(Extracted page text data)
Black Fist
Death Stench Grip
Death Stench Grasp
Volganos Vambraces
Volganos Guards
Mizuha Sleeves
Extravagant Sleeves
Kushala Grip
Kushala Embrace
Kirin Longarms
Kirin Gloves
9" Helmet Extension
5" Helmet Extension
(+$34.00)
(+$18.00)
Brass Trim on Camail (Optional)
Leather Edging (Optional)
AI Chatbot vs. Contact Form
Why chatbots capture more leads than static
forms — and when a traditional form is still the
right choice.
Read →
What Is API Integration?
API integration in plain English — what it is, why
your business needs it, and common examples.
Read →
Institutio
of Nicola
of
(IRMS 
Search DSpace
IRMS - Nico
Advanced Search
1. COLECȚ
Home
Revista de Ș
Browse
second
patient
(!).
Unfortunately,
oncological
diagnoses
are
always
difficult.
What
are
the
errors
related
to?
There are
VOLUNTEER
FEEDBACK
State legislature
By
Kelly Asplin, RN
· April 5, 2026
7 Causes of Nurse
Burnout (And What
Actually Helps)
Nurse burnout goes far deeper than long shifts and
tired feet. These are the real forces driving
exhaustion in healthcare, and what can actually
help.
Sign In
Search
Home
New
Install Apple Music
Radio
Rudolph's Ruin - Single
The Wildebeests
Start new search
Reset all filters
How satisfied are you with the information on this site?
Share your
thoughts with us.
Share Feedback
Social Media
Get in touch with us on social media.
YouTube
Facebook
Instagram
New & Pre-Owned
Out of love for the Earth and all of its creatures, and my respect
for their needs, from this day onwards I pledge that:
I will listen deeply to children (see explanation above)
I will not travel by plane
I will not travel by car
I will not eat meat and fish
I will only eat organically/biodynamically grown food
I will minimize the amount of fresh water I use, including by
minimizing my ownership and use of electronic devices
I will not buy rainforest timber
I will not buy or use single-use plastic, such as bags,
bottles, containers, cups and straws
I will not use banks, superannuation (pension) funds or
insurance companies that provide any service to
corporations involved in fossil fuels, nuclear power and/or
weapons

JOB ITEM ::
From the line holding "I will minimize" to the line holding "I will not use", inclusive, restate each line above exactly as written.

PROBLEM SOLUTION ::
I will minimize the amount of fresh water I use, including by
minimizing my ownership and use of electronic devices
I will not buy rainforest timber
I will not buy or use single-use plastic, such as bags,
bottles, containers, cups and straws
I will not use banks, superannuation (pension) funds or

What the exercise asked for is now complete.